La Ville a retenu les services d’experts dans le domaine de l’exploration en eau et ils ont l’obligation d’agir dans le respect des lois et des règles de l’art.
Des approches sont faites par téléphone et en personne afin d’assurer la bonne compréhension de la démarche dans son ensemble et pour solliciter la collaboration. Les plans et croquis du secteur sont ainsi expliqués et les impacts que pourraient avoir les travaux de forages exploratoires.
Loin d’être une « usine de pompage » dans l’éventualité où un forage exploratoire est positif, l’impact visuel d’une station de pompage se limite à un tuyau d’acier sortant du sol sur une hauteur de 3 pieds ainsi que la présence d’un bâtiment d’environ 12 pieds par 12 pieds dans le voisinage du puits.
Dans le cadre de l’approvisionnement en eau d’une ville, l’emplacement retenu pour valider la présence d’une nappe aquifère est fonction des conditions géologiques existantes. Pour cette raison, le prélèvement d’eau dans un puits à des fins municipales dans une zone inondable est permise, mais dans un tel contexte, des conditions d’utilisation peuvent s’appliquer lors de l’exploitation du puits.
L’exploitation d’eau souterraine, pour permettre l’embouteillage d’eau à proximité du puits Tremblay, est réalisée depuis 1984 par la compagnie Alex Coulombe. Si la ville désirait aujourd’hui récupérer cet ouvrage de captage pour l’utiliser comme source d’approvisionnement, elle n’aurait pas d’autre choix que de procéder à l’achat du site exploité. Une telle démarche entraînerait des coûts considérables pour la municipalité.

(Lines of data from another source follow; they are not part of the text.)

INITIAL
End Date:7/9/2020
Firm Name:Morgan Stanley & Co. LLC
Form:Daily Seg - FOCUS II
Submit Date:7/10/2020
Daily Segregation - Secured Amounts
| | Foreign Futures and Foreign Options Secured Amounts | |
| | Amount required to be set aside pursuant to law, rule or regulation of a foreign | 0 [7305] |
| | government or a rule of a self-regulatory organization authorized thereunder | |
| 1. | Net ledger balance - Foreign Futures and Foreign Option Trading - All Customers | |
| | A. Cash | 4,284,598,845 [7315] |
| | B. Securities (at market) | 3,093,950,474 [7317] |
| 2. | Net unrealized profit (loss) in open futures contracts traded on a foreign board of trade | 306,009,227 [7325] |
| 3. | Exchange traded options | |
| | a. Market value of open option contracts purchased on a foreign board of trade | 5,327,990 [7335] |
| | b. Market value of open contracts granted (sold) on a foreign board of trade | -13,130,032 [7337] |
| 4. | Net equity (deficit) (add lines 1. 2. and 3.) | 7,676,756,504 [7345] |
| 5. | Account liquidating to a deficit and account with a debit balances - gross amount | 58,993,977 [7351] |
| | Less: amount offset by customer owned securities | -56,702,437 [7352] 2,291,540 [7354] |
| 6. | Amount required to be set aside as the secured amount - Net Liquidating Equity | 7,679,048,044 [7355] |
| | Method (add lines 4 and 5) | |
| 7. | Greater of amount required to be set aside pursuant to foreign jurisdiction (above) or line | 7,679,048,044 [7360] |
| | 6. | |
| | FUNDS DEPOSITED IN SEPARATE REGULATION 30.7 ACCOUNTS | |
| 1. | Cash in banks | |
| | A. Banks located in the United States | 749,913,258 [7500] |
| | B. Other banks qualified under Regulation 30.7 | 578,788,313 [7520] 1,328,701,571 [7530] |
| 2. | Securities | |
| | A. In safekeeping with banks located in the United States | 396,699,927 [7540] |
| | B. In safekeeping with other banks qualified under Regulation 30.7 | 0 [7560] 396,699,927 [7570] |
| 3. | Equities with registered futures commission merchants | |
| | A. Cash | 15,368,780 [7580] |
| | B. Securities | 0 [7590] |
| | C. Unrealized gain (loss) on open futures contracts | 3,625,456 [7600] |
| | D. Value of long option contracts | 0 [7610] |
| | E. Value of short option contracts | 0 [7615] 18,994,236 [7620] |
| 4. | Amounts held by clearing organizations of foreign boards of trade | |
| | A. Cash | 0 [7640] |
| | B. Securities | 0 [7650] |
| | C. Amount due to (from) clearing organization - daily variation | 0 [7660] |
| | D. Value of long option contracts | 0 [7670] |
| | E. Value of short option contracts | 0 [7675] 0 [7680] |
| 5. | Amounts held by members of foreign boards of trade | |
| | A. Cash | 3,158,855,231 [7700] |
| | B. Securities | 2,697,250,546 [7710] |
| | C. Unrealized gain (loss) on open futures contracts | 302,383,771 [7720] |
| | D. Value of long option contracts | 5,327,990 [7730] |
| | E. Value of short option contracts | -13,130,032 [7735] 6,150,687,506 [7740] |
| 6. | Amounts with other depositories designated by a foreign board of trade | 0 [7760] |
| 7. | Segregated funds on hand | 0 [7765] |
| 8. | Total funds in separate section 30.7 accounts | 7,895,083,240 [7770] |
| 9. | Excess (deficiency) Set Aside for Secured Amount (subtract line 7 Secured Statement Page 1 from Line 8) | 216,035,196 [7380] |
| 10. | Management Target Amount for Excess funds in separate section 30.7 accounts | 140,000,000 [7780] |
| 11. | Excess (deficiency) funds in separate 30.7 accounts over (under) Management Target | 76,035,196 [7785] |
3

De plus, la quantité d’eau souterraine disponible dans le secteur sollicité demeure relativement restreinte et ne permettrait pas de combler les besoins actuellement envisagés par la municipalité dans un futur rapproché.

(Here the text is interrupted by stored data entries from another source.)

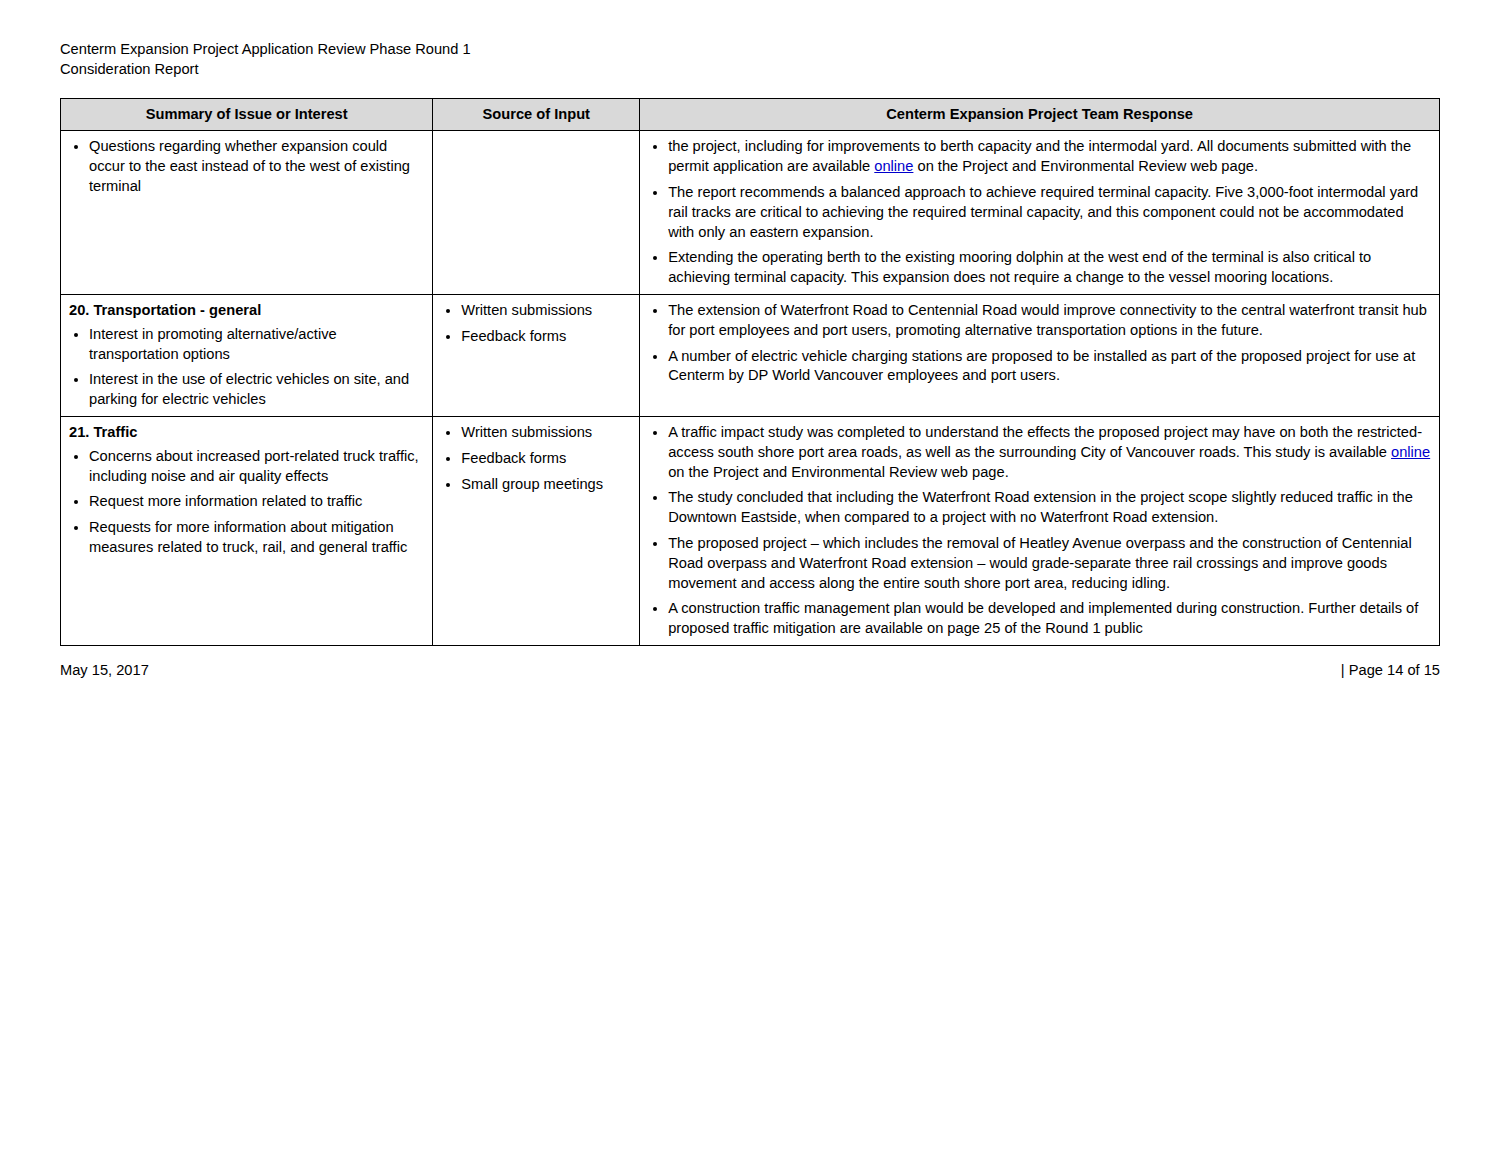Centerm Expansion Project Application Review Phase Round 1
Consideration Report
| Summary of Issue or Interest | Source of Input | Centerm Expansion Project Team Response |
| --- | --- | --- |
| Questions regarding whether expansion could occur to the east instead of to the west of existing terminal | | the project, including for improvements to berth capacity and the intermodal yard. All documents submitted with the permit application are available online on the Project and Environmental Review web page. The report recommends a balanced approach to achieve required terminal capacity. Five 3,000-foot intermodal yard rail tracks are critical to achieving the required terminal capacity, and this component could not be accommodated with only an eastern expansion. Extending the operating berth to the existing mooring dolphin at the west end of the terminal is also critical to achieving terminal capacity. This expansion does not require a change to the vessel mooring locations. |
| 20. Transportation - general Interest in promoting alternative/active transportation options Interest in the use of electric vehicles on site, and parking for electric vehicles | Written submissions Feedback forms | The extension of Waterfront Road to Centennial Road would improve connectivity to the central waterfront transit hub for port employees and port users, promoting alternative transportation options in the future. A number of electric vehicle charging stations are proposed to be installed as part of the proposed project for use at Centerm by DP World Vancouver employees and port users. |
| 21. Traffic Concerns about increased port-related truck traffic, including noise and air quality effects Request more information related to traffic Requests for more information about mitigation measures related to truck, rail, and general traffic | Written submissions Feedback forms Small group meetings | A traffic impact study was completed to understand the effects the proposed project may have on both the restricted-access south shore port area roads, as well as the surrounding City of Vancouver roads. This study is available online on the Project and Environmental Review web page. The study concluded that including the Waterfront Road extension in the project scope slightly reduced traffic in the Downtown Eastside, when compared to a project with no Waterfront Road extension. The proposed project – which includes the removal of Heatley Avenue overpass and the construction of Centennial Road overpass and Waterfront Road extension – would grade-separate three rail crossings and improve goods movement and access along the entire south shore port area, reducing idling. A construction traffic management plan would be developed and implemented during construction. Further details of proposed traffic mitigation are available on page 25 of the Round 1 public |
May 15, 2017 Page 14 of 15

Cependant, à la suite de l’adoption du Projet de loi visant à instituer le Fonds bleu et à modifier d’autres dispositions, par l’Assemblée nationale le 6 avril 2023, les données entourant la captation d’eau souterraine devraient être rendue publique.
La Ville ne dispose pas des données concernant les volumes d’eau extraits de la nappe phréatique par l’entreprise Alex Coulombe (embouteilleur pour Pepsi). L’exploitation d’un puits privé ne nécessite pas de déclaration de ces volumes auprès de la municipalité. Pour obtenir des informations précises à ce sujet, nous vous invitons à contacter directement les responsables du site, qui sont les mieux placés pour répondre à cette question.
Des mesures rigoureuses de vigilance nous permettent de maintenir une eau sûre et de qualité pour tous les citoyens et des standards élevés de qualité de l’eau. En effet, pour assurer la potabilité de l’eau du réseau d’aqueduc en tout temps, notre équipe spécialisée effectue des tests de qualité de l’eau chaque semaine à divers endroits du réseau, pour vérifier sa qualité constante. Avant la distribution dans le réseau, l’eau est également analysée de manière continue pour détecter toute anomalie. Le Service des travaux publics intervient de manière proactive en appliquant aussi une procédure d’inhibition de la corrosion dans les secteurs où les équipements de plomberie sont plus sensibles à la corrosion pour favoriser la longévité des infrastructures. L’utilisation du chlore, conforme aux normes du Règlement sur la qualité de l’eau potable, permet quant à lui d’éliminer les bactéries et d’assurer la salubrité de l’eau dans l’ensemble du réseau.